Your Rights in Wales
The Law in Wales is in place so that Young Carers can still enjoy their childhood and to have the same rights and opportunities as every other child. Wales has signed up to the United Nations Convention on the Rights of the Child (UNCRC) to make sure that every child has rights. Many young people that provide care do not realise that they may be young carers, and you may be one of those people too.
Under the UNCRC, you have the right to:
- To be protected from discrimination (article 2)
- To form and express your own views (article 12)
- To life, survival and healthy development (article 6)
- To spend time with friends (article 15)
- To enjoy opportunities for leisure and to relax and play (article 31)
- To education (article 28 and 29)
These rights have been incorporated into Welsh Law under the Social Services and Wellbeing (Wales) Act 2014 to ensure that children and young people have as much protection as they possibly can. The Act defines a young carer as “a person who provides or intends to provide care for an adult or disabled child”.
How can I get help?
In the book, Katniss and her family receive no help, but it does not have to be the same for you. You are entitled to an assessment by your local authority, where your situation will be looked at and told what support you can receive. They will understand how your situation affects you and what you would like to happen, as well as what those with parental responsibility would like for you too. They will look at your entire situation, as well as your age.
After you have had your assessment, the local authority will be in a position to advise you as to what you will need as a Young Carer. They will make sure that if you need help with your rights, such as a right to education or spending time with friends or more leisure time, and find friends, relatives or community sport groups to help you out.
After your assessment and the local authority finds that you do in fact need some help, a support plan will be created for you. Like when Katniss asks Gale to look after Prim and her Mum for her when she takes part in the Hunger Games, you should not shy away or be reluctant for help. A support plan will describe and explain what you will need long term – such as your desires and personal outcomes – and the local authority will outline what support it will give you in order to achieve that. It will let you know about all the support that will be offered to you, as well as potentially making direct payments to you. The support plan, which you will have a copy of too, is not necessarily permanent and if you feel as though it is not working for you, you can always ask the local authority to review it for you.
Protecting your Right in Wales
You can now see how there are many ways that you can receive help in Wales if you are a Young Carer that should be easily accessible to you. The system is designed specifically to help you in any situation, large or small, that you may be in. Unlike Katniss, there are many ways that you can be supported so that you do not, and should not, have to struggle by yourself.

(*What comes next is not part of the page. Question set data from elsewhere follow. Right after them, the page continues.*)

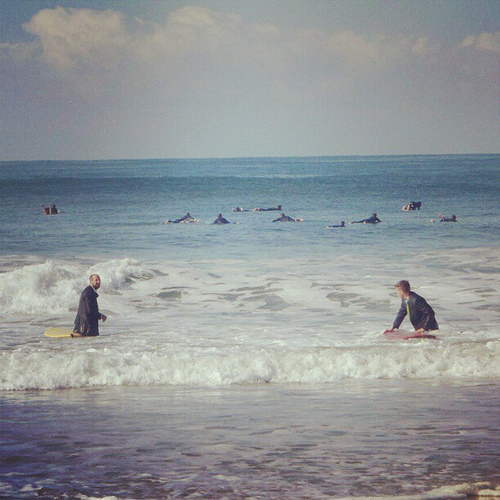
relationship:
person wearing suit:
[381, 277, 438, 337] [384, 291, 438, 338]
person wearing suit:
[381, 277, 438, 337] [387, 289, 444, 340]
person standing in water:
[381, 277, 438, 337] [2, 154, 492, 496]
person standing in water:
[69, 274, 109, 338] [2, 154, 492, 496]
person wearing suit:
[69, 274, 109, 338] [74, 284, 102, 342]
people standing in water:
[33, 195, 467, 231] [2, 154, 492, 496]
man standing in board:
[75, 270, 105, 340] [37, 321, 80, 343]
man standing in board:
[385, 275, 433, 338] [376, 325, 442, 345]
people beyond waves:
[33, 195, 467, 231] [1, 245, 494, 392]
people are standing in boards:
[33, 195, 467, 231] [42, 206, 452, 234]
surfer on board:
[74, 272, 113, 342] [33, 321, 113, 343]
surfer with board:
[383, 273, 444, 332] [386, 331, 432, 342]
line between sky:
[4, 154, 230, 166] [3, 7, 253, 120]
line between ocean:
[4, 154, 230, 166] [96, 167, 330, 273]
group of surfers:
[170, 209, 381, 238] [37, 197, 467, 231]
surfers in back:
[37, 197, 467, 231] [3, 159, 498, 268]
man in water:
[385, 275, 433, 338] [0, 180, 500, 498]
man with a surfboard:
[385, 275, 433, 338] [381, 329, 437, 345]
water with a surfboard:
[0, 180, 500, 498] [381, 329, 437, 345]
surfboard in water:
[381, 329, 437, 345] [0, 180, 500, 498]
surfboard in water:
[385, 329, 436, 345] [306, 392, 459, 467]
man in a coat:
[75, 270, 105, 340] [72, 292, 98, 328]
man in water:
[75, 270, 105, 340] [73, 386, 315, 469]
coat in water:
[72, 292, 98, 328] [73, 386, 315, 469]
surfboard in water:
[43, 325, 76, 342] [186, 394, 353, 472]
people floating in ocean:
[33, 195, 467, 231] [0, 161, 494, 497]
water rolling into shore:
[0, 180, 500, 498] [15, 460, 306, 497]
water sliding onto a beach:
[0, 180, 500, 498] [4, 467, 286, 497]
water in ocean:
[149, 261, 305, 376] [0, 161, 494, 497]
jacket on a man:
[400, 299, 430, 320] [383, 273, 436, 333]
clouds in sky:
[0, 13, 488, 101] [1, 0, 497, 156]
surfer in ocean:
[383, 273, 444, 332] [0, 161, 494, 497]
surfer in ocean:
[74, 272, 113, 342] [0, 161, 494, 497]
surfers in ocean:
[37, 197, 467, 231] [0, 161, 494, 497]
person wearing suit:
[69, 274, 109, 338] [78, 289, 104, 334]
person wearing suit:
[69, 274, 109, 338] [71, 289, 101, 339]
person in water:
[69, 274, 109, 338] [2, 154, 492, 496]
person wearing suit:
[381, 277, 438, 337] [388, 298, 436, 340]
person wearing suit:
[381, 277, 438, 337] [385, 300, 443, 341]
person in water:
[381, 277, 438, 337] [2, 154, 492, 496]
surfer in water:
[74, 272, 113, 342] [2, 154, 492, 496]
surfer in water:
[383, 273, 444, 332] [2, 154, 492, 496]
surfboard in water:
[381, 329, 437, 345] [2, 154, 492, 496]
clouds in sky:
[0, 13, 488, 101] [2, 14, 493, 161]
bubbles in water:
[271, 282, 312, 309] [2, 154, 492, 496]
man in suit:
[75, 270, 105, 340] [72, 285, 111, 334]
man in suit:
[385, 275, 433, 338] [377, 288, 442, 332]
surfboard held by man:
[43, 325, 76, 342] [37, 273, 139, 339]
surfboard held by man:
[381, 329, 437, 345] [365, 272, 442, 336]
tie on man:
[386, 294, 424, 336] [358, 268, 444, 325]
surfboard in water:
[43, 325, 76, 342] [15, 348, 142, 416]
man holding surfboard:
[385, 275, 433, 338] [370, 314, 438, 363]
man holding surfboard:
[75, 270, 105, 340] [42, 314, 72, 359]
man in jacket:
[75, 270, 105, 340] [72, 279, 106, 336]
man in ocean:
[385, 275, 433, 338] [297, 309, 369, 386]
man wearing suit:
[385, 275, 433, 338] [392, 309, 437, 331]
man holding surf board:
[385, 275, 433, 338] [378, 329, 436, 339]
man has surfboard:
[385, 275, 433, 338] [378, 329, 438, 342]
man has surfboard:
[75, 270, 105, 340] [43, 325, 79, 338]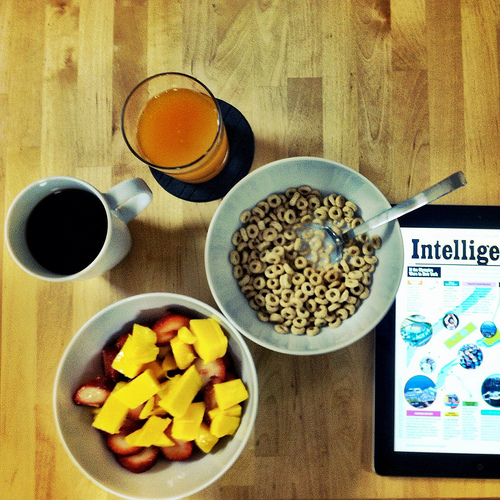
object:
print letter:
[408, 237, 420, 259]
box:
[371, 195, 499, 483]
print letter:
[419, 241, 432, 261]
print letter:
[451, 237, 461, 259]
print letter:
[460, 237, 468, 261]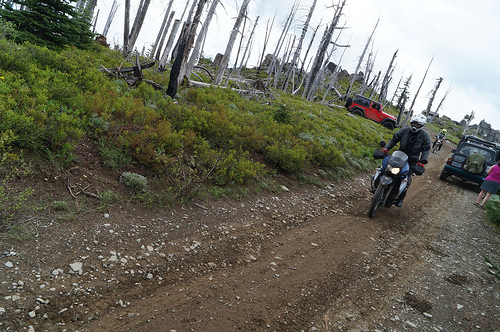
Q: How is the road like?
A: A brown dirt road.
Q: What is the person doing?
A: Riding a motorcycle down the road.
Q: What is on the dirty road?
A: Rocks.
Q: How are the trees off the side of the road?
A: Dead.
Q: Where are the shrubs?
A: Off the side of the road.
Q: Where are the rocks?
A: Along the road.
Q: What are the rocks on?
A: Dirt path.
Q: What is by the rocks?
A: Shrubs.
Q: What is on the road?
A: Dirt.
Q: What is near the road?
A: Shrubs.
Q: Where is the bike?
A: On the road.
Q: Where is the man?
A: On the bike.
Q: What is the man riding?
A: Bike.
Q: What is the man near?
A: Shrubs.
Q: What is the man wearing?
A: Helmet.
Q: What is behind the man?
A: Jeep.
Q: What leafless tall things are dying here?
A: Trees.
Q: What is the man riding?
A: Motorcycle.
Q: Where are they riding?
A: On a dirt trail.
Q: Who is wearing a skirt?
A: The woman by the Jeep.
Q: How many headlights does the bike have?
A: 1.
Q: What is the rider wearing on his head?
A: Helmet.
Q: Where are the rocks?
A: On the trail.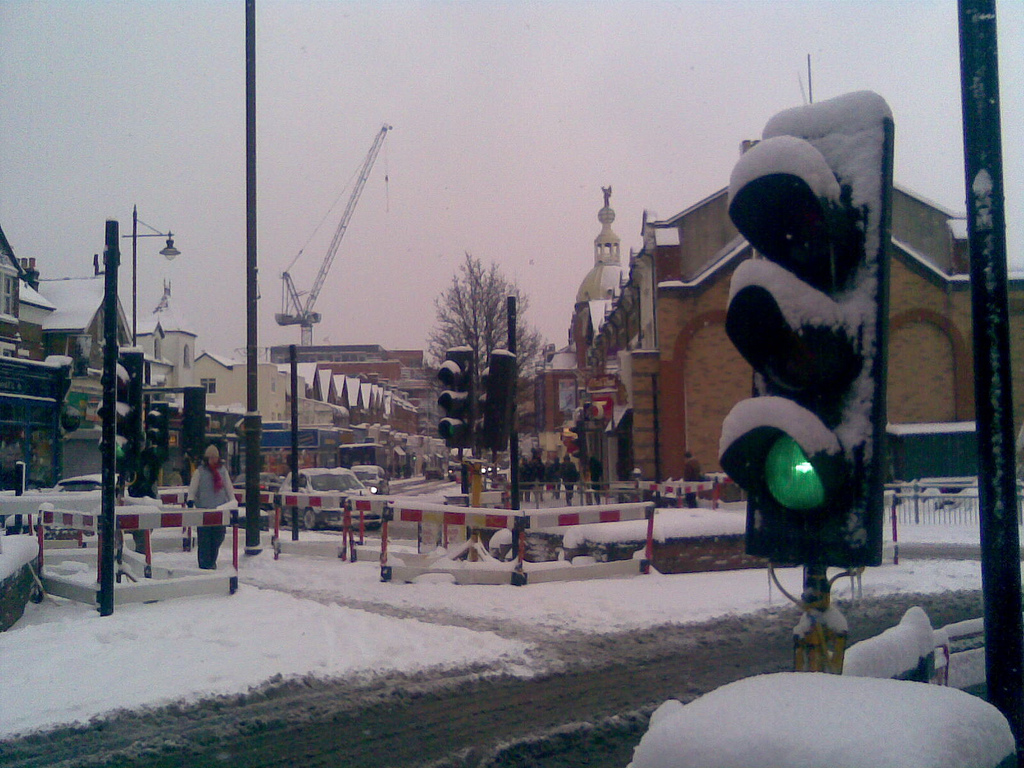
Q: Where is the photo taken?
A: At an intersection.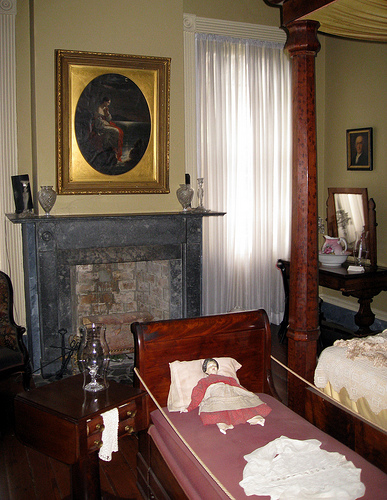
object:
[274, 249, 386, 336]
table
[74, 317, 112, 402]
vase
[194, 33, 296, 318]
curtains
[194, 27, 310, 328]
window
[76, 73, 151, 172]
painting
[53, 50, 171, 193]
mat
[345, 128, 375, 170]
painting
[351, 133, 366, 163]
president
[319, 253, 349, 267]
basin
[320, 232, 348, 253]
pitcher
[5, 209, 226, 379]
fireplace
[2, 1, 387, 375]
wall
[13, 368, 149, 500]
dresser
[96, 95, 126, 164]
doll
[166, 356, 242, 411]
pillow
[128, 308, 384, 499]
bed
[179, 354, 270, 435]
china doll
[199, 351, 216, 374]
black hair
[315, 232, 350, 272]
vase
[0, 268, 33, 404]
chair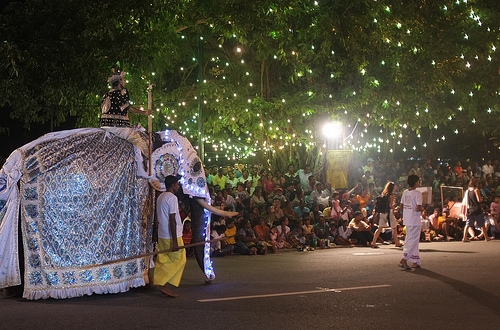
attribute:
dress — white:
[401, 188, 421, 260]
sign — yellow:
[321, 148, 353, 189]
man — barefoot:
[149, 173, 189, 300]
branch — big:
[265, 0, 325, 100]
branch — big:
[140, 0, 207, 76]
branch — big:
[423, 1, 499, 88]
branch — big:
[222, 1, 266, 123]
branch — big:
[311, 0, 385, 68]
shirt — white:
[155, 193, 188, 240]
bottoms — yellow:
[146, 234, 195, 287]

My name is Kayleigh Moore and I have just graduated from Swansea University with a degree in Law and American Studies. I will be returning to Swansea in September to begin my Masters in Legal Practice and Advanced Legal Drafting so that I can hopefully become a solicitor one day! Whilst at Swansea I have volunteered in many projects to help people with legal advice, but my favourite project was to look at miscarriage of justice cases to see if people who had been wrongly convicted could appeal their case. When I was at school I used to love any excuse to volunteer with children and being at university has taught me how important that everybody understands their rights, no matter how old they are, so I was so excited to be involved in the ‘Reading my Rights’ Project. When I am not busy with schoolwork, I love to stay active and try new craft projects. During lockdown I have started taking online yoga classes, as well as teaching myself to sew, so I hope to carry on these new hobbies when life gets back to normal!